[8日 ロイター] - 米半導体大手クアルコム<QCOM.O>は8日、アップル<AAPL.O>との係争を巡り、同社のクック最高経営責任者(CEO)が両社間で和解に向けた協議は最近行っていないと述べたことについて、「誤解を招く」と批判した。

クアルコムの広報担当者は、発表文書で「われわれはライセンス供与を巡る対立解消の可能性について、アップルと幾度も協議してきたことを、過去18カ月にわたり一貫して明確にしている」と強調した。

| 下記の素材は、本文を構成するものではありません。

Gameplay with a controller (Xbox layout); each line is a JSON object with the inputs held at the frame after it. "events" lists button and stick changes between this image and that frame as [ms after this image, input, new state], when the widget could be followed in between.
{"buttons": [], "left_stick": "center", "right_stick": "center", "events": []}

クックCEOはこの日、CNBCのインタビューで「昨年第3・四半期」以降、ライセンス供与を巡る両社の対立を解消するための協議は行われていないと語った。

クアルコムのモレンコフCEOは昨年11月、CNBCに対し、クアルコムは「近く解決策を見つける」と述べており、クックCEOの発言はこれを受けたものとみられる。

クアルコムの広報担当者は、モレンコフCEOの発言を支持する姿勢を示した。

モレンコフCEOはまた、昨年7月の決算発表での投資家との電話会議で両社が法的紛争解決に向けた協議を行っていると説明しており、クックCEOが示した時期に基づくと、この発言は事実のようだ。

アップルは、クアルコムがモデムチップ市場で独占的地位を維持するために特許技術供与を巡り違法な慣行に従事していると主張。一方、クアルコムはアップルが企業秘密をライバル会社のインテル<INTC.O>に横流ししたなどと非難し、両社は訴訟合戦を繰り広げている。

アップルはクアルコムの発表文書に関するコメントを求めた取材に応じていない。